**** Excerpt to read ****
On economy (part II)

It's dismantling reduced East Germany's industrial capacity by an estimated 40 to 45 per cent, equal to twice the damage done by the war. At first the Russians transported whole plants to their country, for re-assembly there: but when they found this was not very efficient, they chose instead to expropriate the output of East German factories, without compensation, and this pillage amounted to an average of 25 per cent GNP within 1945 and 1953. But then the Soviet Union changed its policy within the context of Comecon, the Eastern bloc's newly-created economic planning system, it decided to oblige each member state to specialise: and the GDR was allotted the role of supplying precision instruments, machine tools and other complex machinery, and some chemical products. Direct reparations were discontinued

(. . .)

The GDR has faced other economic handicaps too. It has few mineral resources of its own, apart from some lignite and potash; more over, in 1945 it inherited the least industrialized part of pre-war Germany which in 1939 was producing only 7 per cent of its steel and 2 percent of its hard coal.

(. . .)
**** Items ****
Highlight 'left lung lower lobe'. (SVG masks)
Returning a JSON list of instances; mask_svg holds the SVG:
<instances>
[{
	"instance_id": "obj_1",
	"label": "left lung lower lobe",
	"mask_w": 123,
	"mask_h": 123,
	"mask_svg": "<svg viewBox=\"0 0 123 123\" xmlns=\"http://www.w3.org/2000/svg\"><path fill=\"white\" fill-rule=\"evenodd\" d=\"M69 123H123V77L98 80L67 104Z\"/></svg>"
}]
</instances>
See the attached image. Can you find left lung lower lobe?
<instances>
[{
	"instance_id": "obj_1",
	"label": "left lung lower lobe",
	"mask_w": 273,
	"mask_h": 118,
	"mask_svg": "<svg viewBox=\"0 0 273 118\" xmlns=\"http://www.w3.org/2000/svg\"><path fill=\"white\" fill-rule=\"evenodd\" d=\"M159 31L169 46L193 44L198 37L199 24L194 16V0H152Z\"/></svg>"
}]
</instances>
****
**** Items ****
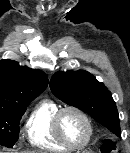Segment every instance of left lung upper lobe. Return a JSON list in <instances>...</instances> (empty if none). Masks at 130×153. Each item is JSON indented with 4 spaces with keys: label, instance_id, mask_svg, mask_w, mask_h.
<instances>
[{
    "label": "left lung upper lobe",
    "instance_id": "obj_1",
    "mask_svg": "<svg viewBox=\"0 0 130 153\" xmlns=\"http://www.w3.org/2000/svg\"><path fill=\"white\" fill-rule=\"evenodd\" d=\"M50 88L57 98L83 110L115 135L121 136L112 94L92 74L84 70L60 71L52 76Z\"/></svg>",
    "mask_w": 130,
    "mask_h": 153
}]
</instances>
****
=== Task instructions ===
Reproduce the passage on the East German economy word for word, everything from "The GDR has" down to "its hard coal.". These records are separate from the passage on the East German economy.

=== Full response ===
The GDR has faced other economic handicaps too. It has few mineral resources of its own, apart from some lignite and potash; more over, in 1945 it inherited the least industrialized part of pre-war Germany which in 1939 was producing only 7 per cent of its steel and 2 percent of its hard coal.